The Canadian Real Estate Association reported that the average sale price in April declined by 11.3 per cent from its peak a year earlier to $495,000, while home sales were 13.9 per cent.

BMO Chief Economist Doug Porter noted that sales are now down 21.7 per cent in adjusted terms from the record high in December, just before the new mortgage stress test came into effect.

The lower home sales have resulted in a drop in listings, a sign that sellers are waiting for prices to pick up again before selling, according to Porter.

“Notably, the sag in April sales was accompanied by an even bigger pullback in new listings, in a sign that potential sellers are unimpressed with the prices on offer,” he wrote in a recent note.

Meanwhile, during its second-quarter earnings reporting, CIBC says it expects a drop in mortgage originations in the second half of the year due to the mortgage stress test that came into effect January 1.

“We expect there to be an origination decline in the 50 per cent range relative to the same period last year,” Canadian retail banking head Christina Kramer said in a statement.

Average Cost of Government Housing Policy is $113k, Report Says

“Restrictive” government housing policies have driven housing costs up an average of $113,000 across Canada.

That’s according to a recent C.D. Howe Institute report entitled “Through the Roof: The High Cost of Barriers to Building New Housing in Canadian Municipalities.”

The report says barriers to building more single-family housing supply have resulted in homebuyers paying an extra $229,000 per house between 2007 and 2016 in the eight most restrictive cities in Canada. That premium is about $113,000 for a house in the GTA, $113,000 on average across Canada, and a whopping $600,000 for the average house in Vancouver.

“Recent policies—such as taxes on foreign buyers or new federal mortgage rules—have focused on curtailing the demand for housing, instead of taking meaningful steps to increase the supply,” writes co-author Benjamin Dachis, adding that policies such as zoning rules, restrictions on developing agricultural land, and development charges directly influence both new and existing housing prices.

“A well-functioning housing market results in the market price of housing being close to the feasible cost of constructing it,” the report says.

Home Capital secures cheaper credit line from two Canadian banks

In other news, Home Capital announced last week that it had replaced its $2-billion emergency funding facility from Berkshire Hathaway Inc. with a $500-million standby line of credit from two unnamed Canadian banks.

The alternative mortgage lender confirmed the commitment to its subsidiary Home Trust for the two-year secured line of credit.

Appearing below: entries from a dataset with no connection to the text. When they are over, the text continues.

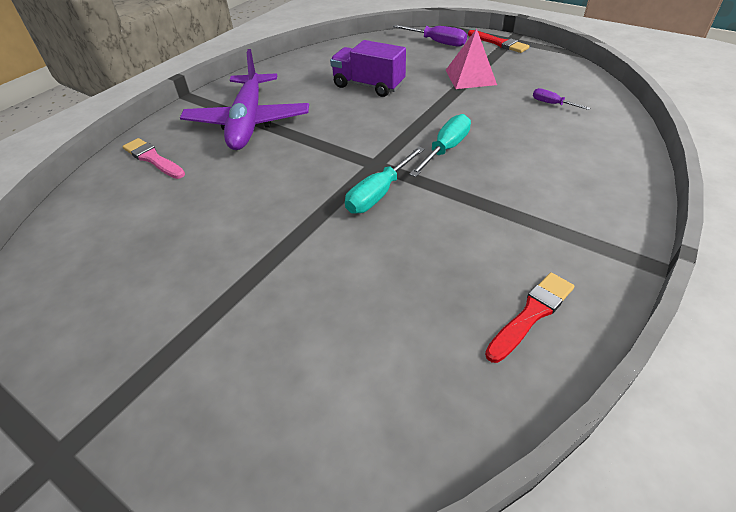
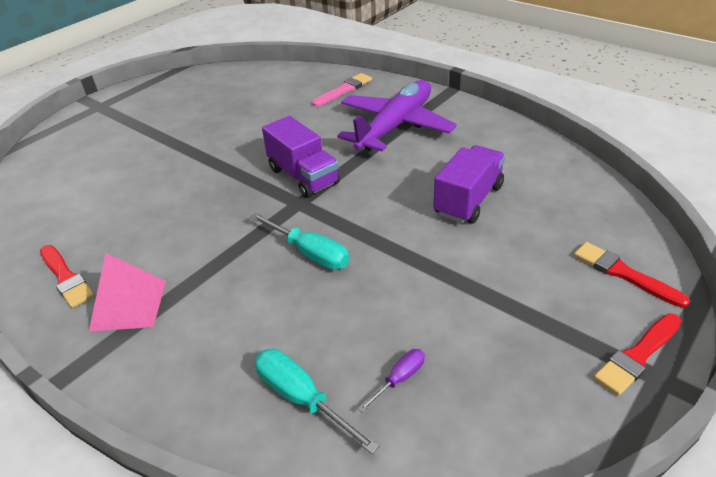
camera: 95 degrees right, 5 degrees down
(248, 121) = (395, 126): purple plane -> purple plane turned 120 degrees clockwise
(331, 166) = (303, 176): none -> purple truck
(379, 193) = (251, 204): turquoise screwdriver -> turquoise screwdriver (302, 398)
(437, 42) = (623, 273): purple screwdriver -> red brush
(470, 77) = (493, 297): pink pyramid -> pink pyramid (129, 305)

The terms of the deal stipulate that Home Capital will pay a 0.75-per-cent up-front commitment fee, a 0.6-per-cent annual standby charge on any unused funds and an interest rate on drawn funds equal to the Canadian benchmark rate plus 150 basis points.

Under the previous deal with Warren Buffet’s Berkshire Hathaway, which matures in June, Home Capital is paying Berkshire a 1-per-cent standby fee on the $2-billion credit line and would pay 9-per-cent interest were it to draw funds.

Home Capital CEO Yousry Bissada told shareholders that Home maintains a “very good relationship” with Berkshire. In an interview with the Globe and Mail he added that “Berkshire’s view was [the credit facility] is not their sweet spot, this is not an area of expertise for them.”